Short-answer chart tasks
============

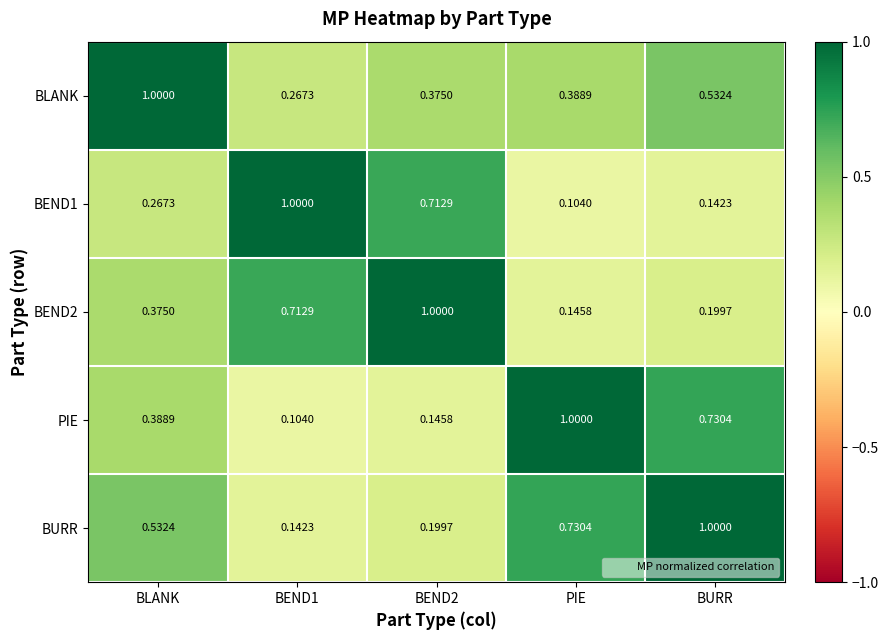

At which label is BEND1 closest to 0?

PIE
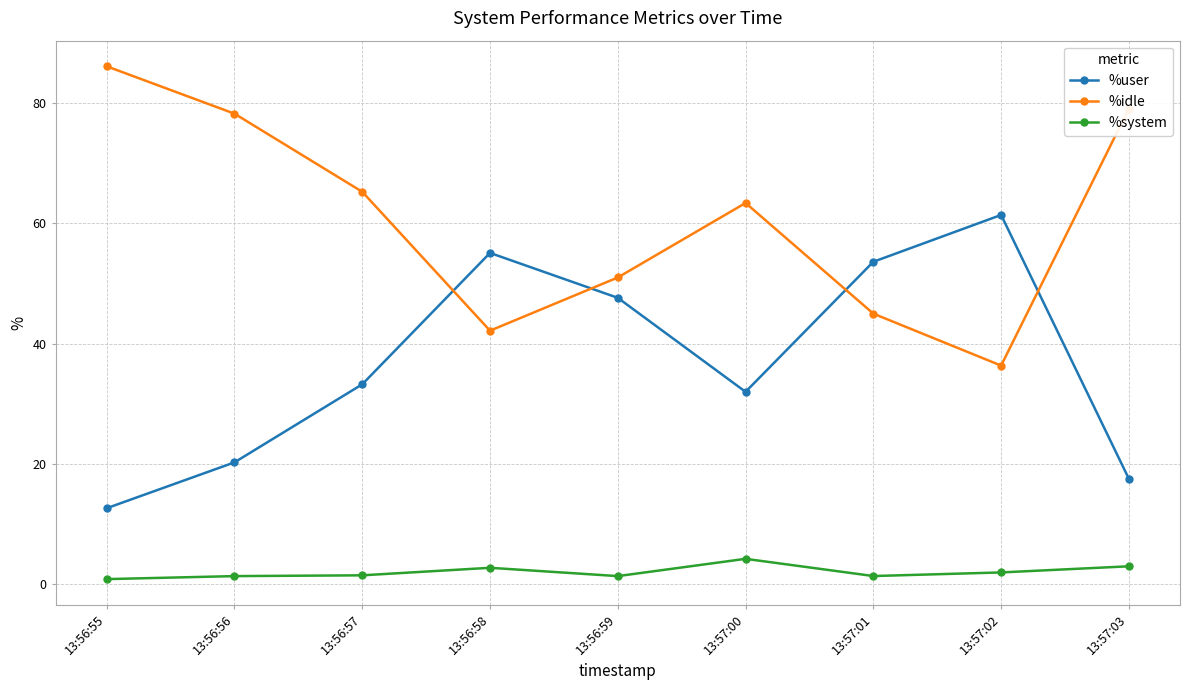

In %idle, how many points are higher than both neighbors (excluding endpoints)?

1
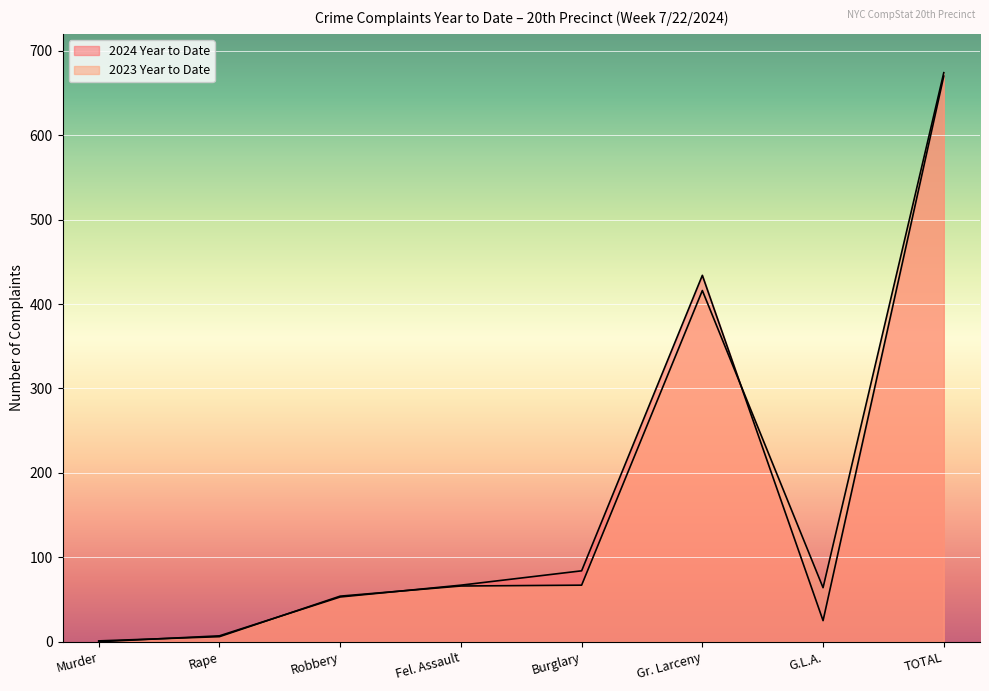

Is the value of 2024 Year to Date at Robbery greater than the value of 2023 Year to Date at Murder?

Yes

============

Can you recast every line of the listing above as a numbered list, skipping blank lines and leaving out the pictures?

1. At which label is BEND1 closest to 0?
2. PIE
3. In %idle, how many points are higher than both neighbors (excluding endpoints)?
4. 1
5. Is the value of 2024 Year to Date at Robbery greater than the value of 2023 Year to Date at Murder?
6. Yes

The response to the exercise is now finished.